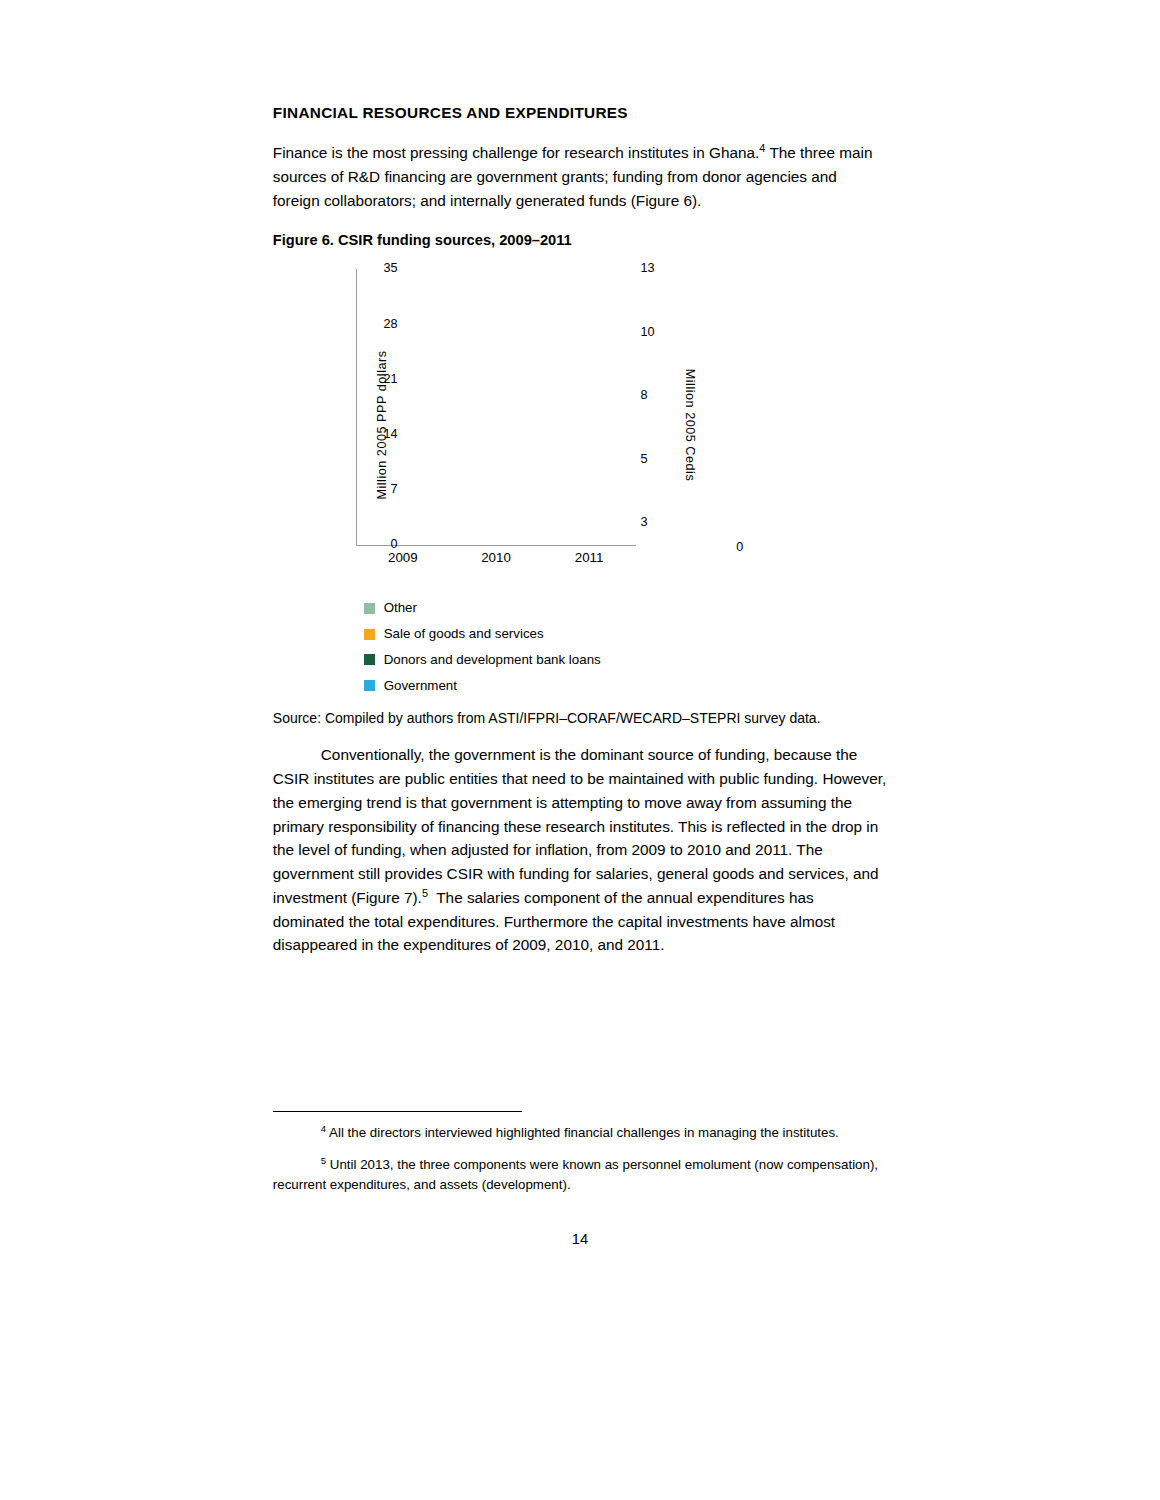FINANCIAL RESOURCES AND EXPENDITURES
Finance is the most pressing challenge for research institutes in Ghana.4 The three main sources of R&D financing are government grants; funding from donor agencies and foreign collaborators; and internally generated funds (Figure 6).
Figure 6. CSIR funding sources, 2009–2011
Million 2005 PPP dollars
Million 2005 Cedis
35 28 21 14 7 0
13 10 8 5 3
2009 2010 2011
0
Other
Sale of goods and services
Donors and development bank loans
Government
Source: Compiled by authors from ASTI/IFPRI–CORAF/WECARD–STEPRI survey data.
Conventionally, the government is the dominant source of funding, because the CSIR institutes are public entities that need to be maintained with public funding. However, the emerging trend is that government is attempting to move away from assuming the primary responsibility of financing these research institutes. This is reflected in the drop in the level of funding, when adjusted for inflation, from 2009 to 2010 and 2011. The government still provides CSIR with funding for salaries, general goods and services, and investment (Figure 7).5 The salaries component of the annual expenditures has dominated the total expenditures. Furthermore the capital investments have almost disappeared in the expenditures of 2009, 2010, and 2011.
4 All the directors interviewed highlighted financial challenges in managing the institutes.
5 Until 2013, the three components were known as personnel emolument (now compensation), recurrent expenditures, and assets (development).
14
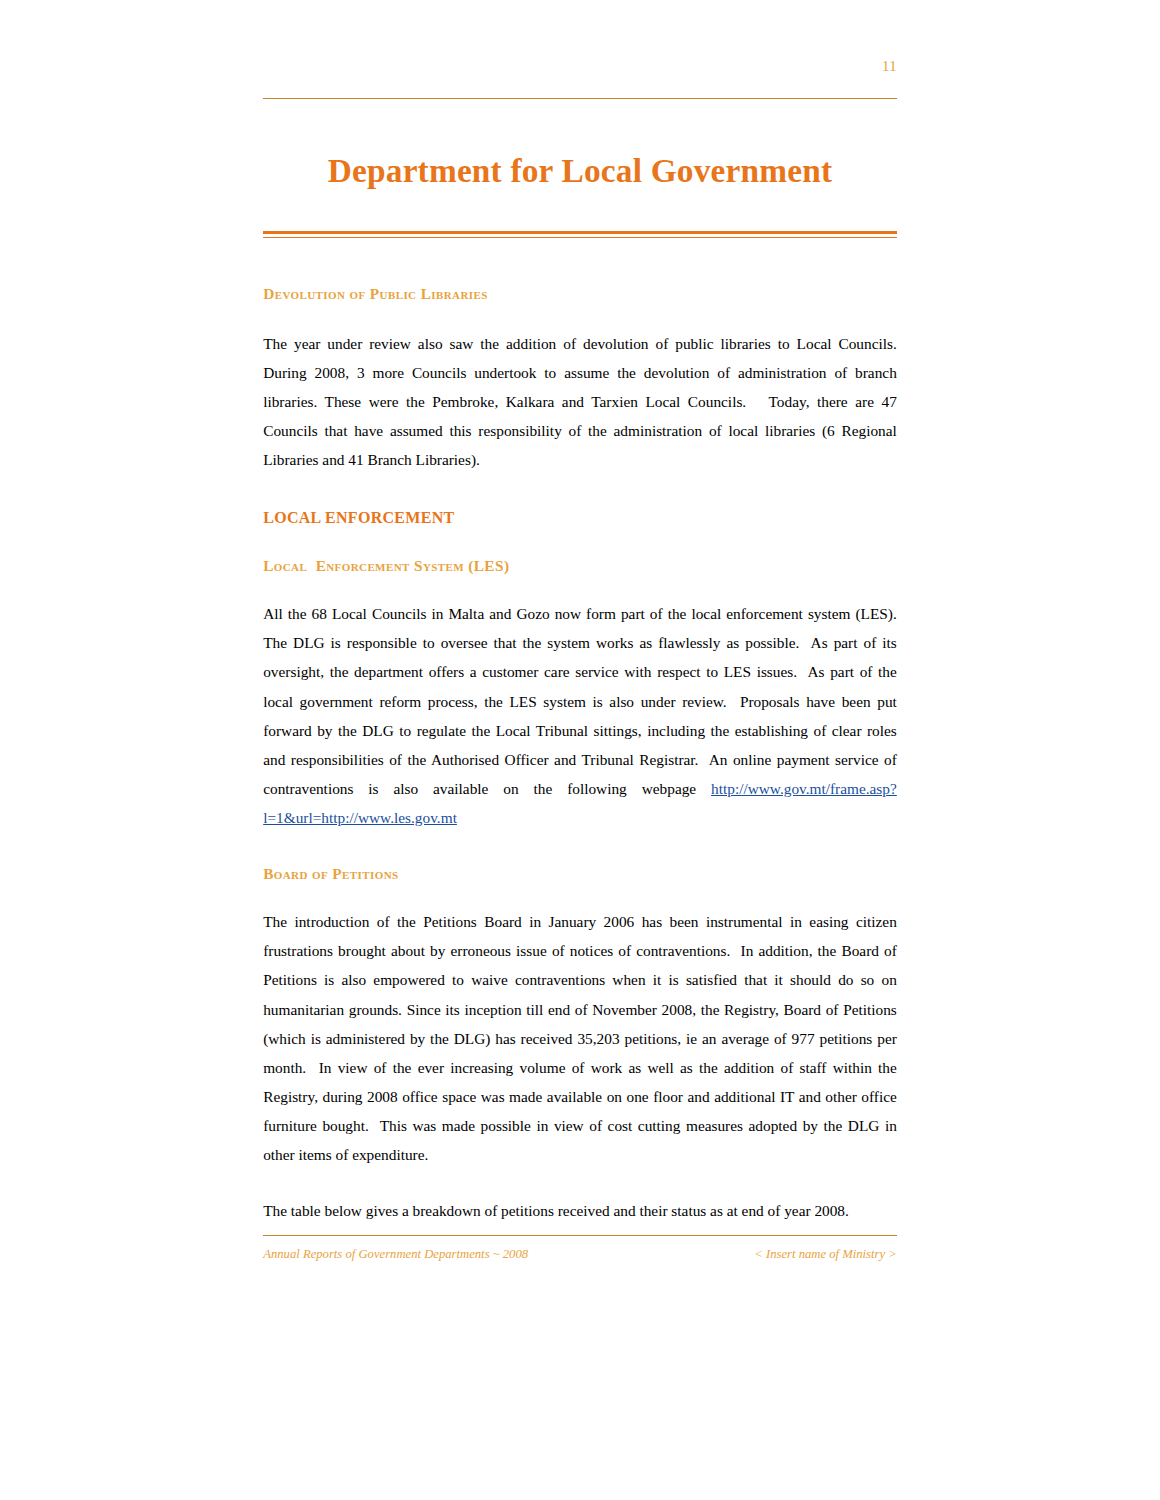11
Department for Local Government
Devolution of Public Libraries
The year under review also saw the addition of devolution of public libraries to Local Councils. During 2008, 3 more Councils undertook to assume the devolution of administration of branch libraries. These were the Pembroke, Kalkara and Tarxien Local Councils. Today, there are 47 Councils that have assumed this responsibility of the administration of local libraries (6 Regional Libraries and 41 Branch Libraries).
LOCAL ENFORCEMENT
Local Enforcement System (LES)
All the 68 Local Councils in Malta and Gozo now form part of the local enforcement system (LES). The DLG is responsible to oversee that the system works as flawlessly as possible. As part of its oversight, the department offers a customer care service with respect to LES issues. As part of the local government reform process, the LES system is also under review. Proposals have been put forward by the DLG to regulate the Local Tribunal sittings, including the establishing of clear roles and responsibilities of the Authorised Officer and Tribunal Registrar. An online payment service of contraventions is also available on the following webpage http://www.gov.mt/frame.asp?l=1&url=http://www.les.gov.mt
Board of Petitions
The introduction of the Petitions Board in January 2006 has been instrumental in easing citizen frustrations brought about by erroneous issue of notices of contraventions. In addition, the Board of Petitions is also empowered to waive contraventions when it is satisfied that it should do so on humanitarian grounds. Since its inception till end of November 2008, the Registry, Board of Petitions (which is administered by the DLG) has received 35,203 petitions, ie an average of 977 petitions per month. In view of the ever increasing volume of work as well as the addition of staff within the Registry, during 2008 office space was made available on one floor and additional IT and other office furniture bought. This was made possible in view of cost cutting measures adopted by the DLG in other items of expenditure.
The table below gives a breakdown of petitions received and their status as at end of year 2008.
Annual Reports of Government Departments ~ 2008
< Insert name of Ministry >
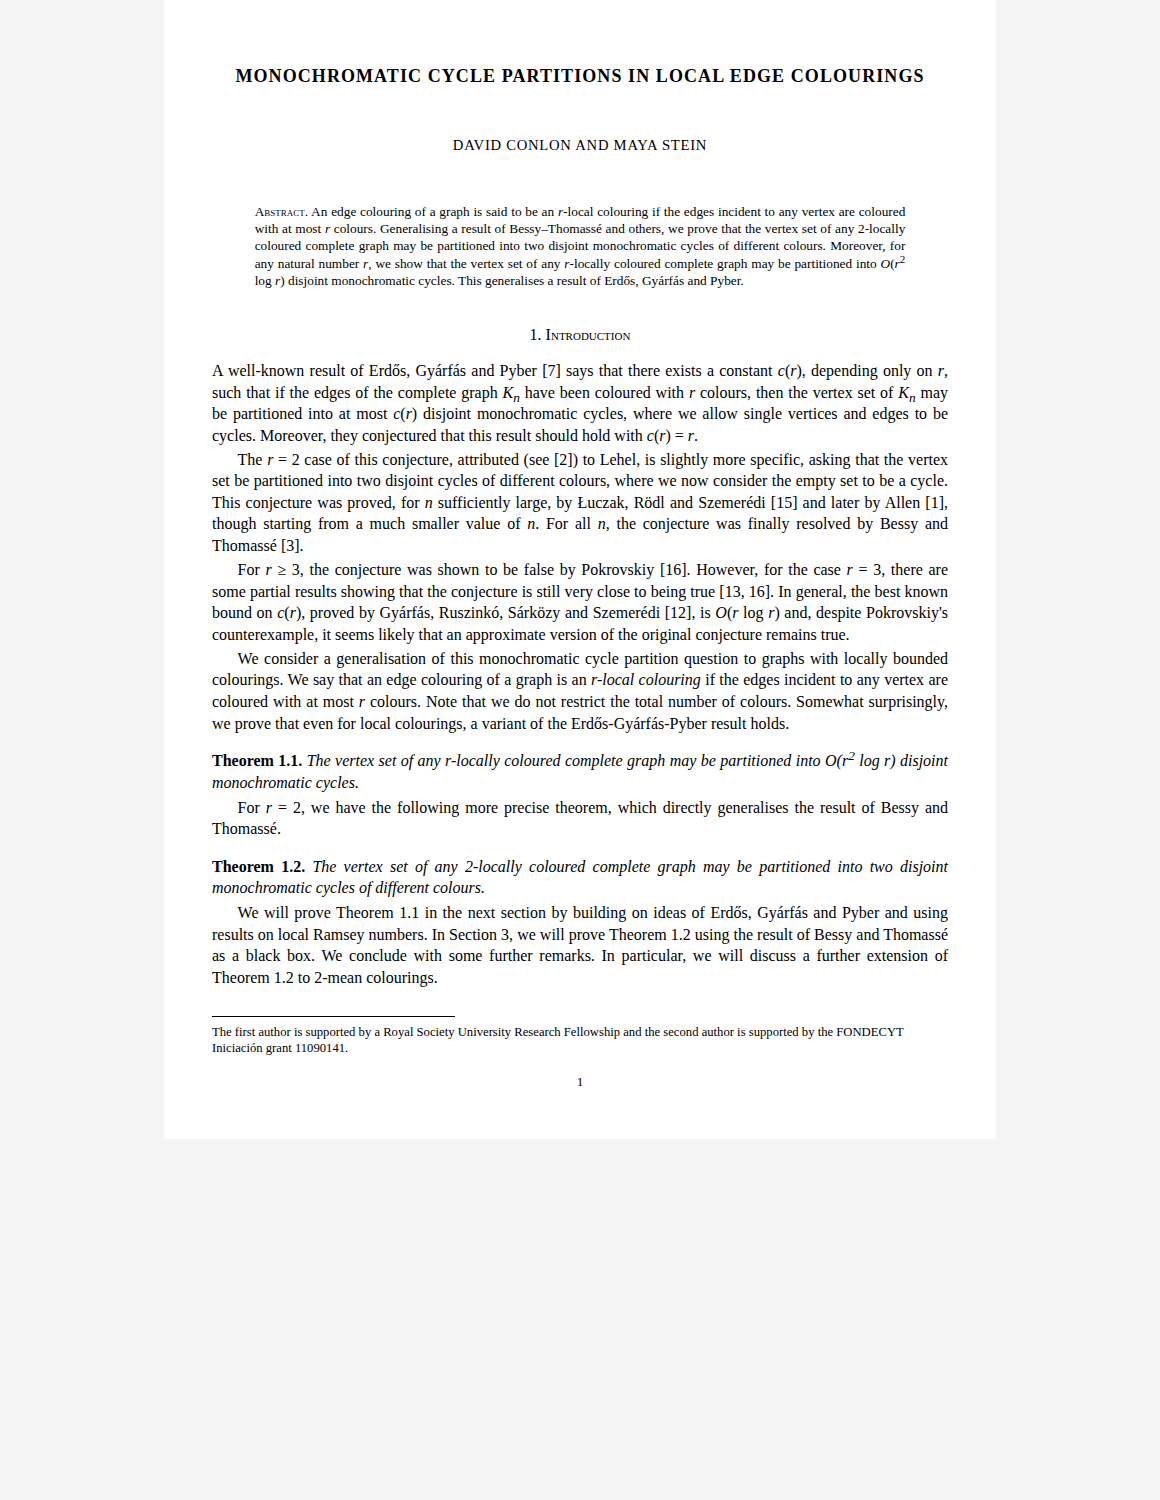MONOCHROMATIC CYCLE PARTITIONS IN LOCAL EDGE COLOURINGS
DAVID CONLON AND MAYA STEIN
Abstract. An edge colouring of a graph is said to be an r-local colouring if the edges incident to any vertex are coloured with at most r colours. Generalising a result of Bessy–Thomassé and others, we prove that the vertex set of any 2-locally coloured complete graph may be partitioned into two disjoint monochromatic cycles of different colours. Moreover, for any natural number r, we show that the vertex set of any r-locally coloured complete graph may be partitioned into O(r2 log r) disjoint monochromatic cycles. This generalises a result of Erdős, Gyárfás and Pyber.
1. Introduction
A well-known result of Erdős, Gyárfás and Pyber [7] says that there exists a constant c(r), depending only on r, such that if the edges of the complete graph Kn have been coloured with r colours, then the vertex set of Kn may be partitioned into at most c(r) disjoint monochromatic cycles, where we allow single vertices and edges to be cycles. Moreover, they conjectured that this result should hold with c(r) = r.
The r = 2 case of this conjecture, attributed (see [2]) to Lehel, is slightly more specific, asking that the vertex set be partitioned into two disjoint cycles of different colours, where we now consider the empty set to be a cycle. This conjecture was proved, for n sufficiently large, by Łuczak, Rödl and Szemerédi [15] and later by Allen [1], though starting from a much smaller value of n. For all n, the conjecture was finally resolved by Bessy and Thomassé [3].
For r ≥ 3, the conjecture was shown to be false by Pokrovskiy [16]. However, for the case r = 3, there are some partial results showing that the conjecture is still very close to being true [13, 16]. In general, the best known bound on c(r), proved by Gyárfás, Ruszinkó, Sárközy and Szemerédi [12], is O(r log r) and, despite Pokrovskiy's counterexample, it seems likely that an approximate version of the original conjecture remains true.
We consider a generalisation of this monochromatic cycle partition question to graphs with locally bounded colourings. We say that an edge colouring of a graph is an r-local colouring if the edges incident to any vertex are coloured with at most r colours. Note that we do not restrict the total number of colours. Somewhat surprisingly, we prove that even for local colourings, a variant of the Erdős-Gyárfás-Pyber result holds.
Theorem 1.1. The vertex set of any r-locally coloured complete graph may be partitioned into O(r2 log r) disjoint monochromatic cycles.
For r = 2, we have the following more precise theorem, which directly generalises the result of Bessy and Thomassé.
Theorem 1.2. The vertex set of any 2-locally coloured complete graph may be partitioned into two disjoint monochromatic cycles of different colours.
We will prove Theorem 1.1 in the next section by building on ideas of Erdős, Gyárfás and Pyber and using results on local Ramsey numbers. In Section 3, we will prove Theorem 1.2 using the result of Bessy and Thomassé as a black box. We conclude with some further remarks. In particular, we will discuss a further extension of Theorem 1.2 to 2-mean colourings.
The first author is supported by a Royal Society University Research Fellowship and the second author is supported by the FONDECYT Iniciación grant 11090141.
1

# # # # # # #

Work instructions
Note every line of the records that holds the word "results", and copy it.

Solution
For r ≥ 3, the conjecture was shown to be false by Pokrovskiy [16]. However, for the case r = 3, there are some partial results showing that the conjecture is still very close to being true [13, 16]. In general, the best known bound on c(r), proved by Gyárfás, Ruszinkó, Sárközy and Szemerédi [12], is O(r log r) and, despite Pokrovskiy's counterexample, it seems likely that an approximate version of the original conjecture remains true.
We will prove Theorem 1.1 in the next section by building on ideas of Erdős, Gyárfás and Pyber and using results on local Ramsey numbers. In Section 3, we will prove Theorem 1.2 using the result of Bessy and Thomassé as a black box. We conclude with some further remarks. In particular, we will discuss a further extension of Theorem 1.2 to 2-mean colourings.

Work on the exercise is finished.